FDA is the sole Federal agency that approves drug products as safe and effective for intended indications. The Federal Food, Drug, and Cosmetic (FD&C) Act requires that new drugs be shown to be safe and effective for their intended use before being marketed in this country. FDA's drug approval process requires well-controlled clinical trials that provide the necessary scientific data upon which FDA makes its approval and labeling decisions. If a drug product is to be marketed, disciplined, systematic, scientifically conducted trials are the best means to obtain data to ensure that drug is safe and effective when used as indicated.
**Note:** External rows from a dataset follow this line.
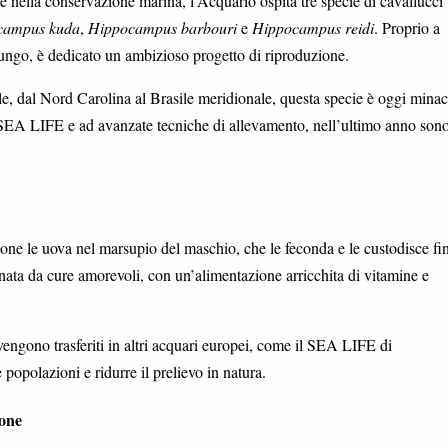
 nella conservazione marina, l’Acquario ospita tre specie di cavallucci
campus kuda
,
Hippocampus barbouri
e
Hippocampus reidi
. Proprio a
ungo, è dedicato un ambizioso progetto di riproduzione.
le, dal Nord Carolina al Brasile meridionale, questa specie è oggi minac
i SEA LIFE e ad avanzate tecniche di allevamento, nell’ultimo anno sono
ne le uova nel marsupio del maschio, che le feconda e le custodisce fin
ta da cure amorevoli, con un’alimentazione arricchita di vitamine e
 vengono trasferiti in altri acquari europei, come il SEA LIFE di
opolazioni e ridurre il prelievo in natura.
ione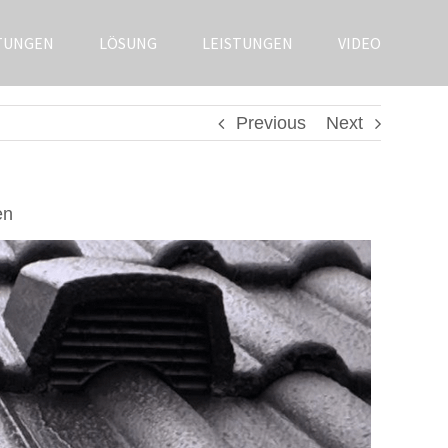
TUNGEN
LÖSUNG
LEISTUNGEN
VIDEO
Previous
Next
en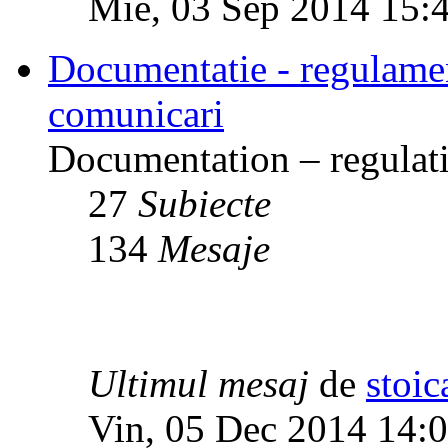
Mie, 03 Sep 2014 15:
Documentatie - regulamente
comunicari
Documentation – regulati
27
Subiecte
134
Mesaje
Ultimul mesaj
de
stoic
Vin, 05 Dec 2014 14:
Efforts that seek to bypass the FDA drug approval process would not serve the interests of public health because they might expose patients to unsafe and ineffective drug products. FDA has not approved smoked marijuana for any condition or disease indication.
A growing number of states have passed voter referenda (or legislative actions) making smoked marijuana available for a variety of medical conditions upon a doctor's recommendation. These measures are inconsistent with efforts to ensure that medications undergo the rigorous scientific scrutiny of the FDA approval process and are proven safe and effective under the standards of the FD&C Act. Accordingly, FDA, as the federal agency responsible for reviewing the safety and efficacy of drugs, DEA as the federal agency charged with enforcing the CSA, and the Office of National Drug Control Policy, as the federal coordinator of drug control policy, do not support the use of smoked marijuana for medical purposes.
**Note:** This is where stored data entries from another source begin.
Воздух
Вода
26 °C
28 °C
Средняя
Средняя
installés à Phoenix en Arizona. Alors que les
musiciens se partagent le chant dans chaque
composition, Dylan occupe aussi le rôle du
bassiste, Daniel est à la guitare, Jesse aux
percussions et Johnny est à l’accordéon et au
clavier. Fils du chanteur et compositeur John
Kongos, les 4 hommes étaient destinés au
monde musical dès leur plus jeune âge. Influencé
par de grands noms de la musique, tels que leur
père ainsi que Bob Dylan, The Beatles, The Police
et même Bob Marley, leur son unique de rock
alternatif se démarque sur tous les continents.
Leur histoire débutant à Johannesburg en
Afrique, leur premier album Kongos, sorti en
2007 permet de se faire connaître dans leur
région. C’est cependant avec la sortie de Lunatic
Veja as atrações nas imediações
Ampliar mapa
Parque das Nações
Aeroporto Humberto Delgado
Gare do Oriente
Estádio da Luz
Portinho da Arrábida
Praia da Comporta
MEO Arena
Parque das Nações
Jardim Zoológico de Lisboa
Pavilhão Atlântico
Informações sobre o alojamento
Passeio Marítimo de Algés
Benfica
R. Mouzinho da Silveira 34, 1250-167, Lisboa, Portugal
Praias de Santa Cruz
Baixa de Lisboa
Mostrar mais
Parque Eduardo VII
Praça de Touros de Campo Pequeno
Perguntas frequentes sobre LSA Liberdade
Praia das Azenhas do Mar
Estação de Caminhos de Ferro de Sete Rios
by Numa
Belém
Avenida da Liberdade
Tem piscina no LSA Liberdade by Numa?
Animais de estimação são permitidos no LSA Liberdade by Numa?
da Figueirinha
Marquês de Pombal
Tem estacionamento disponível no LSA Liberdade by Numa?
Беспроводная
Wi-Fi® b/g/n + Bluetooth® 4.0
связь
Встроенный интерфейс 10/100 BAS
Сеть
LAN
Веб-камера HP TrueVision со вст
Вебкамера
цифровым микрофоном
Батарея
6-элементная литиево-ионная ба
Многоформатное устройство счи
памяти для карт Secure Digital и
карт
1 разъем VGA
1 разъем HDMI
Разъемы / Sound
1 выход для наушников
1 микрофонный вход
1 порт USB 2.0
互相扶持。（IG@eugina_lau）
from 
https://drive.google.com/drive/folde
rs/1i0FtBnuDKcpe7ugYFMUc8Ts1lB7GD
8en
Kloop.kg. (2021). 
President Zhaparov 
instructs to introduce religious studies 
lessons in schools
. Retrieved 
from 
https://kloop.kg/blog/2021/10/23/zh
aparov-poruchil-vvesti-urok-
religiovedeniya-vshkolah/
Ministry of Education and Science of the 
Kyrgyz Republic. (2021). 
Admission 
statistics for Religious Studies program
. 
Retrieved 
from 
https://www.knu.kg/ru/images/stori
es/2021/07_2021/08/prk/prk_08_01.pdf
In states with marijuana dispensaries, the vast majority of users are not terminally ill. Confiscated patient records from San Diego note that only 2 percent of marijuana users reported having AIDS, glaucoma or cancer. Sources: Murphy, D. Officials say drug raids found clubs were a front. New York Times; June 24, 2005. Authorities raid eleven San Diego dispensaries. 10News.com; July 7, 2006.
Doctors are liable and not covered by insurance for recommending a non-FDA approved drug.
Patients’ rights are negatively impacted.